### Document excerpt

The other day I was at a reading by another writer, Jess Walter. Jess read from his new novel, Beautiful Ruins, and afterward took questions. From the packed sales floor at Warkick’s in La Jolla, the inevitable, “What made you become a writer?” question popped up. Jess answered this as any writer would: in a drawn out winding fashion referencing his blue collar family that didn’t pay much attention to the arts, his overactive imagination from a young age, and his undying vision that he would once have a book on a shelf somewhere, ideally next to Kurt Vonnegut’s. Jess has told that story a million times, and to him only it makes sense. Only writers know why they become writers and they also know the difficulty in explaining why to other people. That explanation writers give is similar to their own process of writing: there’s a story there and only I know how to tell it. I decided to do this, to keep at this because I can’t stop. I’m destined to put my thoughts down on something. I’m driven to this.

So, whether that writer choses to share that work, or attempts to put it out there for the world—for profit or not—is another story. It’s a story that again, only a writer can tell. It’s also a decision a writer has to make early on, a quandary we face every day when we set out to compose: will this continue to fulfill me without any type of return, and if I were to get a return, will I be able to maintain my true purpose and not become a whore? After everything, will any of these clay tablets matter to anyone? Anyone at all?

######
### Data supplied

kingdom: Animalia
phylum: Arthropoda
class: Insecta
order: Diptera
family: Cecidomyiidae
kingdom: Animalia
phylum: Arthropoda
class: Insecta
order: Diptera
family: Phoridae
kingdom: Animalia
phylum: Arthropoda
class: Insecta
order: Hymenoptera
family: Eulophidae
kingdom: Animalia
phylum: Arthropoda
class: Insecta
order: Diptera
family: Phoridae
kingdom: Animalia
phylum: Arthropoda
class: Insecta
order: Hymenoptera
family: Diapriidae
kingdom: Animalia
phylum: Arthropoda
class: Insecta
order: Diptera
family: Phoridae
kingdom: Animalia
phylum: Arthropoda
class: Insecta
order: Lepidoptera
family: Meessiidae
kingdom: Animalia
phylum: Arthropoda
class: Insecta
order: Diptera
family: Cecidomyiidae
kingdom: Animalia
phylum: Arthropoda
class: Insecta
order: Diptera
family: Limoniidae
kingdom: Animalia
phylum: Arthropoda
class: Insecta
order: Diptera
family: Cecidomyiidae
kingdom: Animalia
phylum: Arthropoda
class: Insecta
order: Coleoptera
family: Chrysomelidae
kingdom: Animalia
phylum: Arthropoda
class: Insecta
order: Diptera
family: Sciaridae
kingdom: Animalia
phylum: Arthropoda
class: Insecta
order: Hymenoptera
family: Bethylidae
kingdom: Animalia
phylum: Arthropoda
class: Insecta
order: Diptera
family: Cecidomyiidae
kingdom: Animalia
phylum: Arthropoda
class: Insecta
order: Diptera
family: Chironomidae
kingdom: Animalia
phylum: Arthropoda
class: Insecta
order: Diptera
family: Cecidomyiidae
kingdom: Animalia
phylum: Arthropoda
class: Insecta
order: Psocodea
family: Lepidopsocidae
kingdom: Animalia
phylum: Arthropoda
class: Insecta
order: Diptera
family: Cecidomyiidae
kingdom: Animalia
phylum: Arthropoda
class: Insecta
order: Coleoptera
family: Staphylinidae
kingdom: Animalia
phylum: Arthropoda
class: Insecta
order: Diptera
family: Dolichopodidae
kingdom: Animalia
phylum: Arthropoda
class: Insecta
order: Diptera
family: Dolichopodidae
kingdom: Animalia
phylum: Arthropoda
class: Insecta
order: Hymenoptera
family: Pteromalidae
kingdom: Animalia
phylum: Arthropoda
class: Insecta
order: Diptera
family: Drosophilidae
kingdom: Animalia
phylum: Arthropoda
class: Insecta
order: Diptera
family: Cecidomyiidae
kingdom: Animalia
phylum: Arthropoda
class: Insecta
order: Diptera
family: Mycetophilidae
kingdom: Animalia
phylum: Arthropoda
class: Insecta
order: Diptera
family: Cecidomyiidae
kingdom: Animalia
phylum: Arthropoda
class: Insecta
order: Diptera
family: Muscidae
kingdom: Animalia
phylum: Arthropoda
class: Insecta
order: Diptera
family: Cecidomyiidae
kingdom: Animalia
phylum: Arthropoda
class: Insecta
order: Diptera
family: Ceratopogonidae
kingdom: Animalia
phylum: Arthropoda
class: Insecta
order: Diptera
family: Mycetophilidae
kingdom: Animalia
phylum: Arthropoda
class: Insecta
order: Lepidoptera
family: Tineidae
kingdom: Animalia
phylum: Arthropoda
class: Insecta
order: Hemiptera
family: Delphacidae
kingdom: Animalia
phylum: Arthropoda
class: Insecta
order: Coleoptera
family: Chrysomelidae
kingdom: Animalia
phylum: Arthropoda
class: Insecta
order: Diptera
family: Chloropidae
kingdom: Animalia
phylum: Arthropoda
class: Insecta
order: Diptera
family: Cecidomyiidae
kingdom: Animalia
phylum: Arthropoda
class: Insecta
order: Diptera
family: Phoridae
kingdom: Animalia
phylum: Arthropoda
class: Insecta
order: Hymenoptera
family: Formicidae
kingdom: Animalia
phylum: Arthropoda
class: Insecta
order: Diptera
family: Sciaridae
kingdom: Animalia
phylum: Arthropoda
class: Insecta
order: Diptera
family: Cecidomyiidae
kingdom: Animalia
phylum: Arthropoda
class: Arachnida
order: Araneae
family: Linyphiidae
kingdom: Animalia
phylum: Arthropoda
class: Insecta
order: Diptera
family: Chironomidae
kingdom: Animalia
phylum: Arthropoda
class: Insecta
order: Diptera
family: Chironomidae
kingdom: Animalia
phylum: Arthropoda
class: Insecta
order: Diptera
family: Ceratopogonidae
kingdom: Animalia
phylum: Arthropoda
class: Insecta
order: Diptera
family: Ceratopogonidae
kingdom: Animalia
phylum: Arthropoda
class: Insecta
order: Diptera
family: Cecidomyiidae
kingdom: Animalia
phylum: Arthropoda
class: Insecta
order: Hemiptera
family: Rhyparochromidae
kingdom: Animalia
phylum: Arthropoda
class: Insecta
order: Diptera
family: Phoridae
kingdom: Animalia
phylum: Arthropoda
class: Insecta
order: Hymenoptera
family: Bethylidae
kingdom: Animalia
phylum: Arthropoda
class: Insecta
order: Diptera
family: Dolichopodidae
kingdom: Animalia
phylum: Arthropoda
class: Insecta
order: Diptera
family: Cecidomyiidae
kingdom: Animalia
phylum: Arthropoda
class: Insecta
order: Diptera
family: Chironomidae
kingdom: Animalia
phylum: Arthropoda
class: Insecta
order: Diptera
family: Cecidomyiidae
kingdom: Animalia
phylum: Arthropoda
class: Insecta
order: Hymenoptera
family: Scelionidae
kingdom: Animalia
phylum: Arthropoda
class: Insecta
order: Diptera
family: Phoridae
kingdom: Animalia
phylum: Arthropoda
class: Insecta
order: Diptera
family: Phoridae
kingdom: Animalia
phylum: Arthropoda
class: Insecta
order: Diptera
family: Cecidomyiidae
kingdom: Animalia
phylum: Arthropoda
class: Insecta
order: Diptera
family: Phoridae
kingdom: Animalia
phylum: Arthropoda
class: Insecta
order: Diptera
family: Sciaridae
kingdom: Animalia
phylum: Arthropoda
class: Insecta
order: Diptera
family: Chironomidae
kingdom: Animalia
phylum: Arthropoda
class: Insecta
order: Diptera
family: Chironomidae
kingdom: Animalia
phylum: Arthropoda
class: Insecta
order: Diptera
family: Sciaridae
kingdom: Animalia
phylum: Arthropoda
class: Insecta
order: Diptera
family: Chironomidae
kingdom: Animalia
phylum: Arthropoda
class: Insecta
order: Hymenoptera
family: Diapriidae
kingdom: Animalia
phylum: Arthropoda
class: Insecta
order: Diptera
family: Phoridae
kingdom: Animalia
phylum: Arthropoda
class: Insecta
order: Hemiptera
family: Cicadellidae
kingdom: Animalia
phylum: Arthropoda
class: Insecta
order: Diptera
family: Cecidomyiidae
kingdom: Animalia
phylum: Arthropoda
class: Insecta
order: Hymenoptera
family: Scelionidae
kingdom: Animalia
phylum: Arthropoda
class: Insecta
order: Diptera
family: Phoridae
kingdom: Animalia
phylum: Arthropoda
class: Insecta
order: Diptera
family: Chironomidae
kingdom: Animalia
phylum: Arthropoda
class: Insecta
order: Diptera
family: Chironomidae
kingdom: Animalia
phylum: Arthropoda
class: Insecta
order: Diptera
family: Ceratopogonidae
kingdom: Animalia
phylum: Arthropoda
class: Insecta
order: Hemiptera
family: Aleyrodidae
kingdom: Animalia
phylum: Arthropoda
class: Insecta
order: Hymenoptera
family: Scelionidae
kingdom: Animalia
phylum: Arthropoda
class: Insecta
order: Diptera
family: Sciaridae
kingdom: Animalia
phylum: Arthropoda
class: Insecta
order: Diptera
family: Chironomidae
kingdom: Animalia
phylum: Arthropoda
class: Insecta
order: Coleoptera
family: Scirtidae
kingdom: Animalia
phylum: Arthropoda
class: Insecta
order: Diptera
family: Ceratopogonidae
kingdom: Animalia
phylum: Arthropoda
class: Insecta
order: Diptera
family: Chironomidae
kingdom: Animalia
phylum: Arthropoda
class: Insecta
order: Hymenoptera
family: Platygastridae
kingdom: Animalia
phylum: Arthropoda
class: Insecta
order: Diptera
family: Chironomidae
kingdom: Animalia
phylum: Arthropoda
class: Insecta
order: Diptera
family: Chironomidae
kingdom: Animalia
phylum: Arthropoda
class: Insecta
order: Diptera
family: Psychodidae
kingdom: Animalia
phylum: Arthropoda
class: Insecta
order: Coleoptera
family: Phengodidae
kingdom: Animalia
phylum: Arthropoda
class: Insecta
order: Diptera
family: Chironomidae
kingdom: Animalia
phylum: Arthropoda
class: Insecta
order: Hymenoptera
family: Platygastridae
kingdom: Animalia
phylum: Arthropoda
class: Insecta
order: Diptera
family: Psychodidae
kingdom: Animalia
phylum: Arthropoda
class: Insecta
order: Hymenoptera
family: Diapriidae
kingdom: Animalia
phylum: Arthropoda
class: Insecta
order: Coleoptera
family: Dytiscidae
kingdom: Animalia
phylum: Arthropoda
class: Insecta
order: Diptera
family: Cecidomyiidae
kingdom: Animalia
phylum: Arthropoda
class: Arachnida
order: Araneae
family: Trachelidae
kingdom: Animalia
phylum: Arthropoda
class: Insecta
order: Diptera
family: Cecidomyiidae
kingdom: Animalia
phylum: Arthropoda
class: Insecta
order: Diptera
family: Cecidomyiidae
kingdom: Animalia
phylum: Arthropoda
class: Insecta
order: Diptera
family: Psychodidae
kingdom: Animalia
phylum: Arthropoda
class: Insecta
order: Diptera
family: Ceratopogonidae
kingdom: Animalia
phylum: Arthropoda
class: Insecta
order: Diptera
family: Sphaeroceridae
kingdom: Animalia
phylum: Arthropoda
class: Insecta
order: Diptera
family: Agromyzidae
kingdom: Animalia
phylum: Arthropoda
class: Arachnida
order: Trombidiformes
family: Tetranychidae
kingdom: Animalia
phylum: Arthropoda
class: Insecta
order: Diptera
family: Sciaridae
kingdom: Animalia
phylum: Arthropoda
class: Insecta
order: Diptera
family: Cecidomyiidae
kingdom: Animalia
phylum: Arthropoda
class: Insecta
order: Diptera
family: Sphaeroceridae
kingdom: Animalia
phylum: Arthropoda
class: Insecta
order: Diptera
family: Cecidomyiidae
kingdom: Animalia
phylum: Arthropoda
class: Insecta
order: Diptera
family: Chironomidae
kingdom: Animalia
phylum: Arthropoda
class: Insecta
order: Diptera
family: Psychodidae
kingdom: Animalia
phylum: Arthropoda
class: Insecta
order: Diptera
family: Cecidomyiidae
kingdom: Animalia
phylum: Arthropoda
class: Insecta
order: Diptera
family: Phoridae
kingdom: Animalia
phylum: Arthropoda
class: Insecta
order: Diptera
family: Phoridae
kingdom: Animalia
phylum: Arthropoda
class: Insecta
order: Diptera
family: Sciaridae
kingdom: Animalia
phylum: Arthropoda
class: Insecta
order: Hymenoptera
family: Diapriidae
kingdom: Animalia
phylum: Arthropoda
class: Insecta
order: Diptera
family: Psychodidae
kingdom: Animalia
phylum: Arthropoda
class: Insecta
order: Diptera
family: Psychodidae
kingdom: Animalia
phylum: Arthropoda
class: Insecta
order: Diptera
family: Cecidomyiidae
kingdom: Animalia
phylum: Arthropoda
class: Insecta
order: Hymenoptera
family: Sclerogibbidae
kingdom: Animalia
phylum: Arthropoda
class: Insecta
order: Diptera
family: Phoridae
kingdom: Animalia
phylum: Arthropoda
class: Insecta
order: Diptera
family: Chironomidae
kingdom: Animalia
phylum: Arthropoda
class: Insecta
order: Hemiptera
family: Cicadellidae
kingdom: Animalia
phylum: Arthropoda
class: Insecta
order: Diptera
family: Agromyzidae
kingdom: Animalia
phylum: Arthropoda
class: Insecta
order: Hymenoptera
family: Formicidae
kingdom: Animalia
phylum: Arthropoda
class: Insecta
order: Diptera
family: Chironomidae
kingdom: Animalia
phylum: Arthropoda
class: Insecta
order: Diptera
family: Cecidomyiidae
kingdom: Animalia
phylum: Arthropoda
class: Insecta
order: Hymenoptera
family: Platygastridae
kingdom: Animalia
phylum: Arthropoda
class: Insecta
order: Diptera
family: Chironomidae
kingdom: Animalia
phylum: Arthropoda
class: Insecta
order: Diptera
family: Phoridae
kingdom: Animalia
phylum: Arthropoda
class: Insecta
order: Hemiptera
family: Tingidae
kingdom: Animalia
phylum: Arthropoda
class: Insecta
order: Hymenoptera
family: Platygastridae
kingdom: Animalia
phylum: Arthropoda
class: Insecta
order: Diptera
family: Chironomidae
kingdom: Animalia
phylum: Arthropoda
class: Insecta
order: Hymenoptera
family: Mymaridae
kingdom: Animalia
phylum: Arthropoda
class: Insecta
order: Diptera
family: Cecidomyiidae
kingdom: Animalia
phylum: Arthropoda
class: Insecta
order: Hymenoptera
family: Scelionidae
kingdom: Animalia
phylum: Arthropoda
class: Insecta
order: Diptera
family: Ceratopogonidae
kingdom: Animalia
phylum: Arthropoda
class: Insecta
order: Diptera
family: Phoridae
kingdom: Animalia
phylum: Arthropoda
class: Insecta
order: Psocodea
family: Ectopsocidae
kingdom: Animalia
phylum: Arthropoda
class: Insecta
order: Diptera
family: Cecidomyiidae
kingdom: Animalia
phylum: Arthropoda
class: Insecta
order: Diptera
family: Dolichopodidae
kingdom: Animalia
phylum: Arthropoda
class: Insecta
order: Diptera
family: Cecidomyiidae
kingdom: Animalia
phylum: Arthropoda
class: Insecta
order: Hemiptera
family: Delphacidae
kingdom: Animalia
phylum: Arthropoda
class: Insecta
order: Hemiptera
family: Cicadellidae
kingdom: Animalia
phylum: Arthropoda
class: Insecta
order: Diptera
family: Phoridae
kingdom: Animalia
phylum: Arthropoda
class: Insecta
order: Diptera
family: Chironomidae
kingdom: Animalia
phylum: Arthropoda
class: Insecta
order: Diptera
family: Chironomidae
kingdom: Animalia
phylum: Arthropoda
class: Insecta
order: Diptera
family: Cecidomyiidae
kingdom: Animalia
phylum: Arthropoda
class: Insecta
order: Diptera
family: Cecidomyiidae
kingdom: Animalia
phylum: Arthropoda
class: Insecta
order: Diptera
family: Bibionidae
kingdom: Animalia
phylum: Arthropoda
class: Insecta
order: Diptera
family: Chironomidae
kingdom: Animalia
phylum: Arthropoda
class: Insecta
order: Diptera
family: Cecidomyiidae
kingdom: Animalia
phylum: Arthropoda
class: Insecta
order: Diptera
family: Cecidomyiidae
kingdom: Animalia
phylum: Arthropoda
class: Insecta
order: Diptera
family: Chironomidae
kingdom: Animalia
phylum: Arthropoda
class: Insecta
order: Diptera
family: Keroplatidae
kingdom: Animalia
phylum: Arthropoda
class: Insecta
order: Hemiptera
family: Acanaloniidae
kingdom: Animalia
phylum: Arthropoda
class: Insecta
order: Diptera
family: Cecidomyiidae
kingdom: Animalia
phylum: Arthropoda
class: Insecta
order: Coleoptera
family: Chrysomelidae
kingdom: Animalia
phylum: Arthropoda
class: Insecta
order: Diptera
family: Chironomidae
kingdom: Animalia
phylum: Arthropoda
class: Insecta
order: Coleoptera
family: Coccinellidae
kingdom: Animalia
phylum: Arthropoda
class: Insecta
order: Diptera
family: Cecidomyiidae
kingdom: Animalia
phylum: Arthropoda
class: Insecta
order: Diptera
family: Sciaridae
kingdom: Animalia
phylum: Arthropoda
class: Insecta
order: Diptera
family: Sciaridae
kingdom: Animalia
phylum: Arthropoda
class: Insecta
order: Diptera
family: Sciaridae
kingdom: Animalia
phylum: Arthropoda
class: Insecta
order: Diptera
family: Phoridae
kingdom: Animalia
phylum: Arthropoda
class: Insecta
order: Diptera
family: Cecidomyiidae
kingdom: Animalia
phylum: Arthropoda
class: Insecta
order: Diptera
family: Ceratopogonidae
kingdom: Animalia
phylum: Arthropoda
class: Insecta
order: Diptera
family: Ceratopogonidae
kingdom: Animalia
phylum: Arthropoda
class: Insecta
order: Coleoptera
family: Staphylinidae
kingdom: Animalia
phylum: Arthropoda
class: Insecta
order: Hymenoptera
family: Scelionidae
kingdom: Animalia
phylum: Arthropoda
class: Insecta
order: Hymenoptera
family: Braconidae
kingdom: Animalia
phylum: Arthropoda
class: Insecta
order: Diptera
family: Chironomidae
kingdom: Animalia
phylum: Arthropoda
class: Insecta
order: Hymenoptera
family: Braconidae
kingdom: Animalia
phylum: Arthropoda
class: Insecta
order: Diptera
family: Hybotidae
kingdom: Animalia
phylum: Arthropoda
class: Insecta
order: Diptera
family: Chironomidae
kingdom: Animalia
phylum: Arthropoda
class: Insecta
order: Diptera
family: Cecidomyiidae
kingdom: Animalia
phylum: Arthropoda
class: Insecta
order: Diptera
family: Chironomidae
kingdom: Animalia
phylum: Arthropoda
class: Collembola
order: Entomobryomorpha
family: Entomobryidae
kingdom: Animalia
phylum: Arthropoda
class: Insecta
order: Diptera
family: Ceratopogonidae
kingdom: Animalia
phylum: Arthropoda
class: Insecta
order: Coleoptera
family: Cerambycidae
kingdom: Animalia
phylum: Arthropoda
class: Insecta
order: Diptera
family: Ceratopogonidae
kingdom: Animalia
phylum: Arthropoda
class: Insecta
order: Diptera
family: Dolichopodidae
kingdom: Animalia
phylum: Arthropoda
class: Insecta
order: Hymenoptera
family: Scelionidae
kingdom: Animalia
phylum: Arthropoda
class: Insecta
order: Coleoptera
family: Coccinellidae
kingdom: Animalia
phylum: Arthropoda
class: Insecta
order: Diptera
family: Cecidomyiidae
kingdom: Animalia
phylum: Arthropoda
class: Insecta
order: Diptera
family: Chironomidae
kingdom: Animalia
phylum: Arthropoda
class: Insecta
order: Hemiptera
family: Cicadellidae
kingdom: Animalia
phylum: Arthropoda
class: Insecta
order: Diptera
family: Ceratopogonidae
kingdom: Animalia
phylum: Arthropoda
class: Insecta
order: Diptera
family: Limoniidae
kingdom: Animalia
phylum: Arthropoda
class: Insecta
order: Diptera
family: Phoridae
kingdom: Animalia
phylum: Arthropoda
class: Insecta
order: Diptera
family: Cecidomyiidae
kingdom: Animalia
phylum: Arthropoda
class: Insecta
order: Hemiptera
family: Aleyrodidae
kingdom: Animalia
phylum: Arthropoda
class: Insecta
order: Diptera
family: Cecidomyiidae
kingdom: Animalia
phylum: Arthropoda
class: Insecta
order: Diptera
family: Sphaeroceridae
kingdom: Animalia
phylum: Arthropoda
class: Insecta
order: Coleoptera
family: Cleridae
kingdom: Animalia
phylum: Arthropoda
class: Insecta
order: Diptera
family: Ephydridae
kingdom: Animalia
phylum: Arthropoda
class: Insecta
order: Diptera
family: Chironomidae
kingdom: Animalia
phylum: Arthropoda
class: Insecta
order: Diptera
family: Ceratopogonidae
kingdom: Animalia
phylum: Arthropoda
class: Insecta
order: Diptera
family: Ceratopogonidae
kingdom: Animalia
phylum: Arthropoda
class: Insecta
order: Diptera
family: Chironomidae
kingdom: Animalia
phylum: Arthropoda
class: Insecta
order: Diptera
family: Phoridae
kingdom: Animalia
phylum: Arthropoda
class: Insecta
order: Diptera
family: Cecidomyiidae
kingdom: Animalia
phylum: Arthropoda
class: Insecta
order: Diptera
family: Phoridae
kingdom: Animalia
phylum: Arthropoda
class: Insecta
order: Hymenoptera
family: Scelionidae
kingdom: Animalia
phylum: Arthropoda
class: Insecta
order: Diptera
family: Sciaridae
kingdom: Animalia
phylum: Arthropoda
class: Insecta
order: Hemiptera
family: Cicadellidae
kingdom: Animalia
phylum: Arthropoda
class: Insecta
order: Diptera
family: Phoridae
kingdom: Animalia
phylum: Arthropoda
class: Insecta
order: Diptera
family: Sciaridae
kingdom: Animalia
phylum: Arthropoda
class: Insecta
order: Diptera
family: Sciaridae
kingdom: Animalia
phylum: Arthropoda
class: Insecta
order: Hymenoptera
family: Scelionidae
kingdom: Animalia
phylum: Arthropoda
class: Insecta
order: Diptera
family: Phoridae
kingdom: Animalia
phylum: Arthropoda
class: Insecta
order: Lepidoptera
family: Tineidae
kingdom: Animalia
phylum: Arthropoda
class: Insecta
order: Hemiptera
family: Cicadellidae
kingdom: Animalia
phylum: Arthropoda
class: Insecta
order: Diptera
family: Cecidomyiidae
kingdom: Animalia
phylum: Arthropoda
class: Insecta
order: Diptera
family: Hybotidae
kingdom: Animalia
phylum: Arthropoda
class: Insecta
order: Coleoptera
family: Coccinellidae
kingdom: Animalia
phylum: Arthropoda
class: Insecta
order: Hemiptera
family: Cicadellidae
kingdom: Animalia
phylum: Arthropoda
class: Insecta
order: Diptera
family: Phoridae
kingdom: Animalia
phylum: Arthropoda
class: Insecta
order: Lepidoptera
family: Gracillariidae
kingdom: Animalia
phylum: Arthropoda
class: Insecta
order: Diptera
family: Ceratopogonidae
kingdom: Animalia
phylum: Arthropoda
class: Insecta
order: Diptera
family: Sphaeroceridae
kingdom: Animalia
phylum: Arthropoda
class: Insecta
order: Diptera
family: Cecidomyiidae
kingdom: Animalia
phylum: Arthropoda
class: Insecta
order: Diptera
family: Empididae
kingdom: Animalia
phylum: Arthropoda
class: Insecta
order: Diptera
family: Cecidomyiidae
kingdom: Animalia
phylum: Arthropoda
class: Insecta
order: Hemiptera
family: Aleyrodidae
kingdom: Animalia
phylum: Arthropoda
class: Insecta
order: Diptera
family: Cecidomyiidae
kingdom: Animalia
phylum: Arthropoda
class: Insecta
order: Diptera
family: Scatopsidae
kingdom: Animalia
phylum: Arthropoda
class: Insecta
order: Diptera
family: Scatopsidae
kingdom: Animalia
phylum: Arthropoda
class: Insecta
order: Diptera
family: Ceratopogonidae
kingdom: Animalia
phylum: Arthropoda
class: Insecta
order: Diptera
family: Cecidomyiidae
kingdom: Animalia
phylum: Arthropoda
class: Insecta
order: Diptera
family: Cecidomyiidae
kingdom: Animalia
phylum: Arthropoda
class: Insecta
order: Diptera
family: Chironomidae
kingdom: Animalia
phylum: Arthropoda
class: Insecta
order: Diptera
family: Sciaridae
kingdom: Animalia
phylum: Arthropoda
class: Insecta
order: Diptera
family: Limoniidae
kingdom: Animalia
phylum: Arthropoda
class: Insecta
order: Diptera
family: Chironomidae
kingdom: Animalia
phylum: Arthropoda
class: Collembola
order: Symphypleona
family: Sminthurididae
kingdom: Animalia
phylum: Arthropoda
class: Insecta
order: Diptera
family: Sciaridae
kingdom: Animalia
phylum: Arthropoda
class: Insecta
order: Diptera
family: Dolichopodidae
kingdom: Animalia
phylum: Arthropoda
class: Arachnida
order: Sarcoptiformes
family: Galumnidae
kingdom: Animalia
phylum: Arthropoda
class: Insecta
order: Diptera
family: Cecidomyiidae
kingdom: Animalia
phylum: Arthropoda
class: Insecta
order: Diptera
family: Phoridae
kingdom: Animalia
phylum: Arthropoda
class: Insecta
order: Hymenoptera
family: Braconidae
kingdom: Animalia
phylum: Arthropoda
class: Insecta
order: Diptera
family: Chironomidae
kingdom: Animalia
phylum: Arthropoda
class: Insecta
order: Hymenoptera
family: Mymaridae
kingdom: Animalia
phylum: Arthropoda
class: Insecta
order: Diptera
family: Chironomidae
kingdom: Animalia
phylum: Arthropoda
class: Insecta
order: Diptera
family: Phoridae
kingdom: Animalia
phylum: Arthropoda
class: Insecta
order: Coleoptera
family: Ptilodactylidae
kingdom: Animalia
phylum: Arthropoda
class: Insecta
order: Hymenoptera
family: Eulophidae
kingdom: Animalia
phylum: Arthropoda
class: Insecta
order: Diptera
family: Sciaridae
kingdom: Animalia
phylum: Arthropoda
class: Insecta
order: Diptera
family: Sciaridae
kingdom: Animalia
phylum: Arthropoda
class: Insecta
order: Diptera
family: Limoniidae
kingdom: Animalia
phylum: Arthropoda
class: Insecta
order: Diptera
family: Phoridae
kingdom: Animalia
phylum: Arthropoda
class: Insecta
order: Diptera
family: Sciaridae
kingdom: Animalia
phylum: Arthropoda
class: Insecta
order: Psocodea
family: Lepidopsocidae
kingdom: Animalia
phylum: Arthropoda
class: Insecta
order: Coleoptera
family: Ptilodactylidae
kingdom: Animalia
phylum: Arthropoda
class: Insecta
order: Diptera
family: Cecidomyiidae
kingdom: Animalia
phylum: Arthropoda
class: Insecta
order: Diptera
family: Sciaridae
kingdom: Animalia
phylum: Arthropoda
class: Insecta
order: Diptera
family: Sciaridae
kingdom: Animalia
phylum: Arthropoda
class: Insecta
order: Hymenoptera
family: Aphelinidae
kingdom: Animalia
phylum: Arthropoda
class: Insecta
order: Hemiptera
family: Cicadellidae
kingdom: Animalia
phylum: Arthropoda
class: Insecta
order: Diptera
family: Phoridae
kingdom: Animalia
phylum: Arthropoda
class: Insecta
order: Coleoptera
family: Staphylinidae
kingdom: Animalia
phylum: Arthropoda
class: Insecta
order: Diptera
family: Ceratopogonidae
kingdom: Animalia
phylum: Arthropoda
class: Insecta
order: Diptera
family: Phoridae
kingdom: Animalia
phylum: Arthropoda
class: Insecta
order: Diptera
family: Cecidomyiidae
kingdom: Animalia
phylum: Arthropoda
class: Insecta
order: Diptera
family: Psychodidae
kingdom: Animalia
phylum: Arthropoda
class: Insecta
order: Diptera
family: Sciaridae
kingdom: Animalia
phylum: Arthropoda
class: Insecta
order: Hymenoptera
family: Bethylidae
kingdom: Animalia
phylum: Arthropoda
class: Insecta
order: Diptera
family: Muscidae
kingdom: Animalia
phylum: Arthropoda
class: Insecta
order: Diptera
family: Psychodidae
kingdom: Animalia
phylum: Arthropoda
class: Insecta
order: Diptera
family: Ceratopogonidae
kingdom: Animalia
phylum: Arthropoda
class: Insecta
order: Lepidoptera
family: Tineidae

######

Required task 1:
From the excerpt about becoming a writer, list each thing Jess referenced when he answered the question about why he became a writer.
Required task 2:
Reproduce the part of the excerpt about becoming a writer that opens with the words containing "So, whether that" and closes with "Anyone at all?".

Written solution 1:
- His blue collar family that didn't pay much attention to the arts
- His overactive imagination from a young age
- His undying vision that he would once have a book on a shelf somewhere, ideally next to Kurt Vonnegut's

Written solution 2:
So, whether that writer choses to share that work, or attempts to put it out there for the world—for profit or not—is another story. It’s a story that again, only a writer can tell. It’s also a decision a writer has to make early on, a quandary we face every day when we set out to compose: will this continue to fulfill me without any type of return, and if I were to get a return, will I be able to maintain my true purpose and not become a whore? After everything, will any of these clay tablets matter to anyone? Anyone at all?